* [What you need to do]
Reproduce every row below, substituting "camera" for each occurrence of "pose" and leaving everything else untouched.

<<<<

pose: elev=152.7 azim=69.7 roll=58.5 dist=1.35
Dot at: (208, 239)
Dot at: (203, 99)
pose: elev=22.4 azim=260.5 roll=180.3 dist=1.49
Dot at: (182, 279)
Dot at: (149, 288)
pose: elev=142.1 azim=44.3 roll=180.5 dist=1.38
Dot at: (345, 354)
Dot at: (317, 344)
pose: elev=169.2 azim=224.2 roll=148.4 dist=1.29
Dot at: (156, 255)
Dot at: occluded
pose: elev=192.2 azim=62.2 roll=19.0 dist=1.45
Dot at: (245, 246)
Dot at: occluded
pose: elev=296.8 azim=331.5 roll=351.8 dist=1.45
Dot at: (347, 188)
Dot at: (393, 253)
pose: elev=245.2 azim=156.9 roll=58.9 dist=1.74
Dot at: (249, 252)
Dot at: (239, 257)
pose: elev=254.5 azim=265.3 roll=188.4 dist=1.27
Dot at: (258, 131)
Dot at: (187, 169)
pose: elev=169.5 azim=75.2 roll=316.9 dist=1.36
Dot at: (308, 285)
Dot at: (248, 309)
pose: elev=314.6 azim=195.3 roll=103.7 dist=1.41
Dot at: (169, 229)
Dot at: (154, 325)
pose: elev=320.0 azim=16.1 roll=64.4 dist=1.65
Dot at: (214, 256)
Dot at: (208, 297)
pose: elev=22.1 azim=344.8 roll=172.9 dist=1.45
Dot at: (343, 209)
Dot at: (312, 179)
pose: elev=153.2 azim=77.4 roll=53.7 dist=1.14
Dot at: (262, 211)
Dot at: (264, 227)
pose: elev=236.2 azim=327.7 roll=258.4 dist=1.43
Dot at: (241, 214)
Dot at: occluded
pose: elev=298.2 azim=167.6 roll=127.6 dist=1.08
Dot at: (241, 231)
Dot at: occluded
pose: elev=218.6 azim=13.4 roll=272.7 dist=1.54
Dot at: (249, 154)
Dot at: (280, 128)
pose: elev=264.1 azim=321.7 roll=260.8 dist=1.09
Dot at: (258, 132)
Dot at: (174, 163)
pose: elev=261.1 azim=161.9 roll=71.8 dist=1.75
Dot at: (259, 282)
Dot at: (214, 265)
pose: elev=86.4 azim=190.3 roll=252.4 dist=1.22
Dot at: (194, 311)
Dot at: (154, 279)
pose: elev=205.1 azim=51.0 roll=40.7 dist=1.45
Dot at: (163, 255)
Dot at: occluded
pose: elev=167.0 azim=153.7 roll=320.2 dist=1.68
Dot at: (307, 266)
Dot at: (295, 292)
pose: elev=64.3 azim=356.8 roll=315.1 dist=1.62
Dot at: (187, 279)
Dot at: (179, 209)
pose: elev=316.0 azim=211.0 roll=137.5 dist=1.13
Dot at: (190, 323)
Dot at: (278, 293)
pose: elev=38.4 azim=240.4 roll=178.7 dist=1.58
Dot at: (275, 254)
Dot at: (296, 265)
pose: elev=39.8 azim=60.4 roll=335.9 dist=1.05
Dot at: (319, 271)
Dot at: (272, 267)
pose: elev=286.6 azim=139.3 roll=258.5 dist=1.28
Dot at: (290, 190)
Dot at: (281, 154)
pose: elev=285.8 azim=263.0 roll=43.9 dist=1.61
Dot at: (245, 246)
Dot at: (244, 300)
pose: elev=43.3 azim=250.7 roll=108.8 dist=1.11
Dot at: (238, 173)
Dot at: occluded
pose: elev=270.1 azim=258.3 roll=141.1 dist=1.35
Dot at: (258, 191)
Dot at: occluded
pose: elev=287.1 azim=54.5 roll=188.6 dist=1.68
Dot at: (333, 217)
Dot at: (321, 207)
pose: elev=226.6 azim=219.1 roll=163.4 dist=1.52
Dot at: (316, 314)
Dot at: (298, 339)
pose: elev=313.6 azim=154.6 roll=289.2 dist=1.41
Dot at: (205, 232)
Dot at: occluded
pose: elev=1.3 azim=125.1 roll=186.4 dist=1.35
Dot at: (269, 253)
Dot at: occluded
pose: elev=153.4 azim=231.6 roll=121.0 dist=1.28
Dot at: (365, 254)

>>>>

* [Solved problem]
camera: elev=152.7 azim=69.7 roll=58.5 dist=1.35
Dot at: (208, 239)
Dot at: (203, 99)
camera: elev=22.4 azim=260.5 roll=180.3 dist=1.49
Dot at: (182, 279)
Dot at: (149, 288)
camera: elev=142.1 azim=44.3 roll=180.5 dist=1.38
Dot at: (345, 354)
Dot at: (317, 344)
camera: elev=169.2 azim=224.2 roll=148.4 dist=1.29
Dot at: (156, 255)
Dot at: occluded
camera: elev=192.2 azim=62.2 roll=19.0 dist=1.45
Dot at: (245, 246)
Dot at: occluded
camera: elev=296.8 azim=331.5 roll=351.8 dist=1.45
Dot at: (347, 188)
Dot at: (393, 253)
camera: elev=245.2 azim=156.9 roll=58.9 dist=1.74
Dot at: (249, 252)
Dot at: (239, 257)
camera: elev=254.5 azim=265.3 roll=188.4 dist=1.27
Dot at: (258, 131)
Dot at: (187, 169)
camera: elev=169.5 azim=75.2 roll=316.9 dist=1.36
Dot at: (308, 285)
Dot at: (248, 309)
camera: elev=314.6 azim=195.3 roll=103.7 dist=1.41
Dot at: (169, 229)
Dot at: (154, 325)
camera: elev=320.0 azim=16.1 roll=64.4 dist=1.65
Dot at: (214, 256)
Dot at: (208, 297)
camera: elev=22.1 azim=344.8 roll=172.9 dist=1.45
Dot at: (343, 209)
Dot at: (312, 179)
camera: elev=153.2 azim=77.4 roll=53.7 dist=1.14
Dot at: (262, 211)
Dot at: (264, 227)
camera: elev=236.2 azim=327.7 roll=258.4 dist=1.43
Dot at: (241, 214)
Dot at: occluded
camera: elev=298.2 azim=167.6 roll=127.6 dist=1.08
Dot at: (241, 231)
Dot at: occluded
camera: elev=218.6 azim=13.4 roll=272.7 dist=1.54
Dot at: (249, 154)
Dot at: (280, 128)
camera: elev=264.1 azim=321.7 roll=260.8 dist=1.09
Dot at: (258, 132)
Dot at: (174, 163)
camera: elev=261.1 azim=161.9 roll=71.8 dist=1.75
Dot at: (259, 282)
Dot at: (214, 265)
camera: elev=86.4 azim=190.3 roll=252.4 dist=1.22
Dot at: (194, 311)
Dot at: (154, 279)
camera: elev=205.1 azim=51.0 roll=40.7 dist=1.45
Dot at: (163, 255)
Dot at: occluded
camera: elev=167.0 azim=153.7 roll=320.2 dist=1.68
Dot at: (307, 266)
Dot at: (295, 292)
camera: elev=64.3 azim=356.8 roll=315.1 dist=1.62
Dot at: (187, 279)
Dot at: (179, 209)
camera: elev=316.0 azim=211.0 roll=137.5 dist=1.13
Dot at: (190, 323)
Dot at: (278, 293)
camera: elev=38.4 azim=240.4 roll=178.7 dist=1.58
Dot at: (275, 254)
Dot at: (296, 265)
camera: elev=39.8 azim=60.4 roll=335.9 dist=1.05
Dot at: (319, 271)
Dot at: (272, 267)
camera: elev=286.6 azim=139.3 roll=258.5 dist=1.28
Dot at: (290, 190)
Dot at: (281, 154)
camera: elev=285.8 azim=263.0 roll=43.9 dist=1.61
Dot at: (245, 246)
Dot at: (244, 300)
camera: elev=43.3 azim=250.7 roll=108.8 dist=1.11
Dot at: (238, 173)
Dot at: occluded
camera: elev=270.1 azim=258.3 roll=141.1 dist=1.35
Dot at: (258, 191)
Dot at: occluded
camera: elev=287.1 azim=54.5 roll=188.6 dist=1.68
Dot at: (333, 217)
Dot at: (321, 207)
camera: elev=226.6 azim=219.1 roll=163.4 dist=1.52
Dot at: (316, 314)
Dot at: (298, 339)
camera: elev=313.6 azim=154.6 roll=289.2 dist=1.41
Dot at: (205, 232)
Dot at: occluded
camera: elev=1.3 azim=125.1 roll=186.4 dist=1.35
Dot at: (269, 253)
Dot at: occluded
camera: elev=153.4 azim=231.6 roll=121.0 dist=1.28
Dot at: (365, 254)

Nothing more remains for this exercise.